Last year, the nonprofit 100 Resilient Cities chose Louisville to join its new cohort. By participating in the program, the city gets support identifying its priorities and money to hire the chief resilience officer. Mayor Greg Fischer picked former Metro Director of Community Services Eric Friedlander for the job in April.

“Resilience” is the nebulous quality that helps a city prepare for and bounce back after a sudden or protracted disaster. These disasters include everything from tornadoes to riots to long-term chronic poverty and inequality.

“We’ve had enough shocks here in Louisville to know they’re inevitable,” Friedlander said. “What this work is supposed to do is then say, how do we adapt to those shocks? How do we make sure we grow from those shocks so we’re thriving as a city? That’s what I believe the resilience work is about.”

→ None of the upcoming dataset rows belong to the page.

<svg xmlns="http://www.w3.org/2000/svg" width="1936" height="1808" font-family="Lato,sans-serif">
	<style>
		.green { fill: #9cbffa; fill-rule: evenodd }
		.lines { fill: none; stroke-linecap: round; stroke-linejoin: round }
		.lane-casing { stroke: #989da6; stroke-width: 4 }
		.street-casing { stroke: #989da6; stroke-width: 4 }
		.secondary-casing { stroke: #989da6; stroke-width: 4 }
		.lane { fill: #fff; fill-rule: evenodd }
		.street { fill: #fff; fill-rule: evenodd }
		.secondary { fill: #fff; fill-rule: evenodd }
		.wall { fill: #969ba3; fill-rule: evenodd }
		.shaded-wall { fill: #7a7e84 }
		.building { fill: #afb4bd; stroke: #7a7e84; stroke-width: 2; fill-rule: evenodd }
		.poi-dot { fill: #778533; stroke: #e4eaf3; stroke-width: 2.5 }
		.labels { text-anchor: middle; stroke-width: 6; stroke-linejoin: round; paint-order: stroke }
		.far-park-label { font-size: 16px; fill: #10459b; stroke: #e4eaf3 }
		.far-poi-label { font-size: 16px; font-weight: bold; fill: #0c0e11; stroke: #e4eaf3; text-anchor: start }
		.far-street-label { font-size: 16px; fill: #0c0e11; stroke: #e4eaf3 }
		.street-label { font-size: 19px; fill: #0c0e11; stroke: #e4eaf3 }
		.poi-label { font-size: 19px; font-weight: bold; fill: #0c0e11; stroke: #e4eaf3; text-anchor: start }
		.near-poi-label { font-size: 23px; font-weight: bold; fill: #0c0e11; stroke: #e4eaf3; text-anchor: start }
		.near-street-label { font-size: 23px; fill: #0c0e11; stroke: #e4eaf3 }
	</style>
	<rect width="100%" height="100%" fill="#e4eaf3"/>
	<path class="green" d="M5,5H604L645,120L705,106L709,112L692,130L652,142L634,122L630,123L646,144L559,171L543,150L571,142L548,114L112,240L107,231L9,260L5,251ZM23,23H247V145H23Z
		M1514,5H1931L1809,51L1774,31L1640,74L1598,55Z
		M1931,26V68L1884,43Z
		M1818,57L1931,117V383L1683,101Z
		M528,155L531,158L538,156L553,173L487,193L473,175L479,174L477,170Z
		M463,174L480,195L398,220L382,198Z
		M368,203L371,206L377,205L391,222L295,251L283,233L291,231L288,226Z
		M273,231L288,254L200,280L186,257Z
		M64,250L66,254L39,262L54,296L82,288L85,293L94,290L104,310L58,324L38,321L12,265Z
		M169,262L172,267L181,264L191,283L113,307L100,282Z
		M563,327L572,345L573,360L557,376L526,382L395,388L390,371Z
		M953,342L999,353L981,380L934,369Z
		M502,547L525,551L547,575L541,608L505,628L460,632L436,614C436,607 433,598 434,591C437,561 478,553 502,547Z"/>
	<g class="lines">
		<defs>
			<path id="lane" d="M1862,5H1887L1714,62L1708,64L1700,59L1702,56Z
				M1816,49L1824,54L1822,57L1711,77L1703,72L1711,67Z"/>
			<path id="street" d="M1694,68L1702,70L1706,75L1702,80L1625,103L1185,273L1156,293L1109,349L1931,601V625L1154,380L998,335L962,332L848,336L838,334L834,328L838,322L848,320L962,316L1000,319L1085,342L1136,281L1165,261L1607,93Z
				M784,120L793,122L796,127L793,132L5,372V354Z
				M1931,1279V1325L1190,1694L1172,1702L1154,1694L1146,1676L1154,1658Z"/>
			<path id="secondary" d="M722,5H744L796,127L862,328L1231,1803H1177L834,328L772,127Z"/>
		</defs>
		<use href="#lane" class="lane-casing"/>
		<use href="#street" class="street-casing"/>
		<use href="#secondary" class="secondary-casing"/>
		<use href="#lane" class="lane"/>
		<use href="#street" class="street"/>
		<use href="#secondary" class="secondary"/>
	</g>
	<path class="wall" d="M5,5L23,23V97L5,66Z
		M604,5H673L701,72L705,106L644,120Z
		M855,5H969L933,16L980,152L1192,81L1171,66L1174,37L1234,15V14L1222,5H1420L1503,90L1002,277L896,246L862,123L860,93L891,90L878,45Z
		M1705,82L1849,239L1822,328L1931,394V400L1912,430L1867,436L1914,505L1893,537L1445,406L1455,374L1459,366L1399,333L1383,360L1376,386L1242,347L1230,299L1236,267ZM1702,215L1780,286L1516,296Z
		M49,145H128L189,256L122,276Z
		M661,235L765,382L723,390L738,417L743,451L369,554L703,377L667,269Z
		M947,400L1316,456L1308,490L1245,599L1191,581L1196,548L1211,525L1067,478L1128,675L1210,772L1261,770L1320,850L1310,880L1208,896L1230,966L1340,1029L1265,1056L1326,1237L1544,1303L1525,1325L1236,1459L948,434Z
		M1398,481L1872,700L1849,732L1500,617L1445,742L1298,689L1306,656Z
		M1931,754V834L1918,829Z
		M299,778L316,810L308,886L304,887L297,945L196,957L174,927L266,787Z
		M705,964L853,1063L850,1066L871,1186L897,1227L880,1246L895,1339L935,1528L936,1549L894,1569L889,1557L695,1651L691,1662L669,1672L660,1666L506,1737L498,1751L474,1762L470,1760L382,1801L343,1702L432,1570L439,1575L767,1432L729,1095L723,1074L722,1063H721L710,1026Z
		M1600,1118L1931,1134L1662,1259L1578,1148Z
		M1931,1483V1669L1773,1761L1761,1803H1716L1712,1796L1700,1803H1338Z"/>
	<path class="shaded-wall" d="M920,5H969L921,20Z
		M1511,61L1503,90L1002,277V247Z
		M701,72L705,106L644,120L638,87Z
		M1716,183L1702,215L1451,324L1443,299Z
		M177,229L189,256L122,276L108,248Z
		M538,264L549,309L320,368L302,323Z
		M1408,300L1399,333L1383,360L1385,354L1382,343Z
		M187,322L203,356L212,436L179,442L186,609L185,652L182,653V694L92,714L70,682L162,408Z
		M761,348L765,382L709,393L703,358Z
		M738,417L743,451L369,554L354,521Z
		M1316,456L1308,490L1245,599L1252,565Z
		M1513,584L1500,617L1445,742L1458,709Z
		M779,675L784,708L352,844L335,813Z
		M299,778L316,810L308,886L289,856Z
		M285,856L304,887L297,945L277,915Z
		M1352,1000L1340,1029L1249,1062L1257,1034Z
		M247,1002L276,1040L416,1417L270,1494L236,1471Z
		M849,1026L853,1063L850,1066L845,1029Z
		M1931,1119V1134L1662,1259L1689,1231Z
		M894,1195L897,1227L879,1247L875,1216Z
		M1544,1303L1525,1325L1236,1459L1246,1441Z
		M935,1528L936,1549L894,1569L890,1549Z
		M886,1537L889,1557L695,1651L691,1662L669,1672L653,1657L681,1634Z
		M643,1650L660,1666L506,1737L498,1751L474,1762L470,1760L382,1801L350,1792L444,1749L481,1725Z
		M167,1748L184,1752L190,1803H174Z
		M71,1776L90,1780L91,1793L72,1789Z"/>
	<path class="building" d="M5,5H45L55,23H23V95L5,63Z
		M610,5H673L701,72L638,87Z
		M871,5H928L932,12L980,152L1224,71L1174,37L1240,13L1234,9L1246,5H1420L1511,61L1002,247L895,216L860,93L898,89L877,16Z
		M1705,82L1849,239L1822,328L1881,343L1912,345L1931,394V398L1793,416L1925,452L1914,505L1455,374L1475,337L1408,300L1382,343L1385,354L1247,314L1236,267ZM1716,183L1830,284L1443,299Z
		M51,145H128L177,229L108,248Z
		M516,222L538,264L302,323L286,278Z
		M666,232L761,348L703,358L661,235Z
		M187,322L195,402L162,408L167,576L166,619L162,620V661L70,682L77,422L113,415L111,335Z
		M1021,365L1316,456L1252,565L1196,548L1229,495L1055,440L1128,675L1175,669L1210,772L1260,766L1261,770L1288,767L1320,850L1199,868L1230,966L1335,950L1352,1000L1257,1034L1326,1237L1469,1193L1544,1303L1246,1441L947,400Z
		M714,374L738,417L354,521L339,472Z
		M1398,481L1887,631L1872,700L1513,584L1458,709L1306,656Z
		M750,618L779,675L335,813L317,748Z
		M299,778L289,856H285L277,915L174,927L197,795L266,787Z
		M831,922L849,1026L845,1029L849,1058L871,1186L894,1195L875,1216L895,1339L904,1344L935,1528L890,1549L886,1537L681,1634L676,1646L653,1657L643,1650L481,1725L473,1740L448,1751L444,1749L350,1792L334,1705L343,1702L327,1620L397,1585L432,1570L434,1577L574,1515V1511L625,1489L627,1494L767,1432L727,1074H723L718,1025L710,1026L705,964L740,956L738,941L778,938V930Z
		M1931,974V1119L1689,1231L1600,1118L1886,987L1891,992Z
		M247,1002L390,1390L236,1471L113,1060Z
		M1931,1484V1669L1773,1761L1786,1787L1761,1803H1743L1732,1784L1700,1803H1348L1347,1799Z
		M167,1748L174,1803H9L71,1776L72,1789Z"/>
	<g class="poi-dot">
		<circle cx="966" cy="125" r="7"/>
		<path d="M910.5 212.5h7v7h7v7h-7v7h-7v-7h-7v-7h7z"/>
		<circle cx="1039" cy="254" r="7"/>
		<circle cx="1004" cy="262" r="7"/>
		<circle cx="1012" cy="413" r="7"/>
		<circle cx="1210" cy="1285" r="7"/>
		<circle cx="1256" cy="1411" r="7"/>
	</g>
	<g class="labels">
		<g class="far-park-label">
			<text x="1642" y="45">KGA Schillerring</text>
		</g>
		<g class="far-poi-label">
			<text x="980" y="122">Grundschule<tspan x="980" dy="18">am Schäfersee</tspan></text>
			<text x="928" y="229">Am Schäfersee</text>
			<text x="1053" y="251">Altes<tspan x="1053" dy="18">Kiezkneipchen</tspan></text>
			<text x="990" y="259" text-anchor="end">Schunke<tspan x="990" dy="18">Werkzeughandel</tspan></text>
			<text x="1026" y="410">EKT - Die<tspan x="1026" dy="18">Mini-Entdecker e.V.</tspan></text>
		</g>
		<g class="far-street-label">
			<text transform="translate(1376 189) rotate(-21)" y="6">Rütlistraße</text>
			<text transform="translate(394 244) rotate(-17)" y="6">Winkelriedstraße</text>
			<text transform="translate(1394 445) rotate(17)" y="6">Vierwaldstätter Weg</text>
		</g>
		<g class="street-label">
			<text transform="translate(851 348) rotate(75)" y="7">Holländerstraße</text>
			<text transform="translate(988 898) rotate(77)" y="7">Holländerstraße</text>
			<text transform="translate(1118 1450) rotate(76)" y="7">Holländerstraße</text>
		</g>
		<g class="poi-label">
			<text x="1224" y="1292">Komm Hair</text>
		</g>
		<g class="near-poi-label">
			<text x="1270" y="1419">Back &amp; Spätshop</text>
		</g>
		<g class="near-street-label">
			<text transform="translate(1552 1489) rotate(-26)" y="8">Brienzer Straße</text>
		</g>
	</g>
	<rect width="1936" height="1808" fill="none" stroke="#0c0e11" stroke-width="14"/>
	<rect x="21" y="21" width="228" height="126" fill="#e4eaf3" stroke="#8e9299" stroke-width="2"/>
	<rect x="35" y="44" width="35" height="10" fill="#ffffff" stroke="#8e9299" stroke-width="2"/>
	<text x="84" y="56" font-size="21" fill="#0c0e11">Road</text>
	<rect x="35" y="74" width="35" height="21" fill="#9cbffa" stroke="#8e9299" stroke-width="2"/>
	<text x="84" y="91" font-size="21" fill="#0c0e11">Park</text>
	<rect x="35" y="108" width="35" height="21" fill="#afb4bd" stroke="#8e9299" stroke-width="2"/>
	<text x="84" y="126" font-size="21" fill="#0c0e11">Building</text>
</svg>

At the workshop in January, about 200 participants identified poverty and inequality, poor health, low-performing education systems and aging infrastructure as the top chronic stresses on the city. As far as sudden shocks go, economic crises, severe weather and infrastructure failure topped the list.

These are all huge topics, and Friedlander said there’s no obvious way to tackle the problems. He said the next immediate step is to reach out to the larger community to see if people agree with the consensus.

But a large part is also examining the city’s past to help make sense of the present and plan for the future.

“We have to start from really being honest about where we are,” Friedlander said. “Then we have to say, we have these policies that over time have had a negative impact, particularly on folks who are African-American here in Louisville. We got here through intentional policy going back to the 1930s and redlining and even before that, obviously. How do we address those issues in a way that’s proactive?”

Redlining is the institutional practice of denying loans in certain neighborhoods based on their racial demographics.

This report will aid Friedlander in crafting a resilience strategy to outline more details about how Louisville will gird itself against future catastrophes.